Check your understanding:
1) Answer these questions from the text on the Egyptian multiplication algorithm:
(a) Who co-wrote From Mathematics to Generic Programming with Stepanov?
(b) What does power_0 return when n equals 1?
(c) What operation does the algorithm perform when multiplies<int> is the binary operation?
2) Resume the text on the Egyptian multiplication algorithm directly after its last sentence.

Second Generation Programmer

I have benefitted greatly from multiple readings of Elements of Programming by Alexander Stepanov and Paul McJones as well as From Mathematics to Generic Programming by Stepanov and Daniel Rose. Each time I read either work, I learn something new.

Multiply Like An Egyptian

One algorithm that receives extensive coverage in both books is the Egyptian multiplication algorithm. Here’s a simple, unoptimized version of that algorithm from Elements of Programming:

template<typename I, typename Op>
    requires(Integer(I) && BinaryOperation(Op))
Domain(Op) power_0(Domain(Op) a, I n, Op op)
{
    // Precondition: associative(op) ^ n > 0
    if (n == I(1)) return a;
    if (n % I(2) == I(0))
    return power_0(op(a, a), n / I(2), op);
    return op(power_0(op(a, a), n / I(2), op), a);
}

If you use plus<int> as the binary operation, the algorithm will perform multiplication (n x a) in O(log₂(n)) steps. If you take the exact same code, but use multiplies<int> as the binary operation, the algorithm will perform the operation of raising to a power (aⁿ), again in O(log₂(n)) steps. You’re not stuck with integers, either. The algorithm will work with any type that has an associative binary operation (a.k.a. a semigroup). Examples of semigroups include real numbers and polynomials.

Data excerpt:
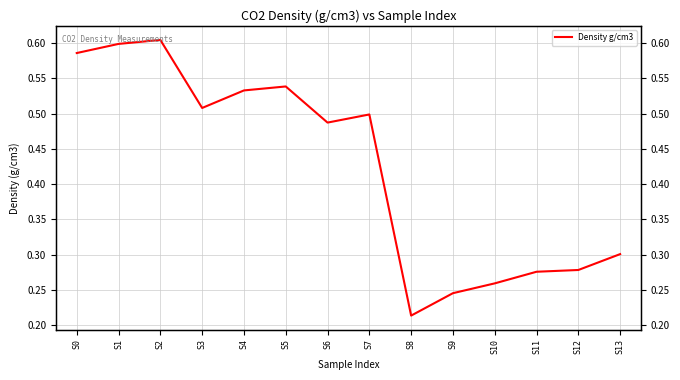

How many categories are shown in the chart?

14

Responses:
1)
(a) Daniel Rose.
(b) It returns a.
(c) It raises a to the power n (aⁿ), in O(log₂(n)) steps.

2)
This is one of the fundamental themes of Stepanov’s work. Take an algorithm that does something useful in a specific context, figure out the minimal requirements for the types used by that algorithm, and then abstract or expand the algorithm to do something useful in many broader contexts.

Divide Like An Egyptian

The Egyptian multiplication/power algorithm works by breaking down the big problem into smaller steps. At each step, the value of a is doubled and the value of n is halved. The Egyptians used the same idea in reverse to perform division with remainder. Again, here’s a simple, unoptimized version of that algorithm from Elements of Programming:

template<typename T>
    requires(ArchimedeanMonoid(T))
pair<QuotientType(T), T>
quotient_remainder_nonnegative(T a, T b)
{
    // Precondition: a >= 0 ^ b > 0
    typedef QuotientType(T) N;
    if (a < b) return pair<N, T>(N(0), a);
    if (a - b < b) return pair<N, T>(N(1), a - b);
    pair<N, T> q = quotient_remainder_nonnegative(a, b + b);
    N m = twice(q.m0);
    a = q.m1;
    if (a < b) return pair<N, T>(m, a);
    else       return pair<N, T>(successor(m), a - b);
}

The use of addition and subtraction in the algorithm presented above intrigued me. For the Egyptian multiplication algorithm, we started out using addition to yield multiplication. When we plugged in multiplication instead, we got powers. What happens when we replace addition and subtraction in the Egyptian division algorithm with multiplication and division? For the mathematically astute (or those who read the headline), the answer is logarithms!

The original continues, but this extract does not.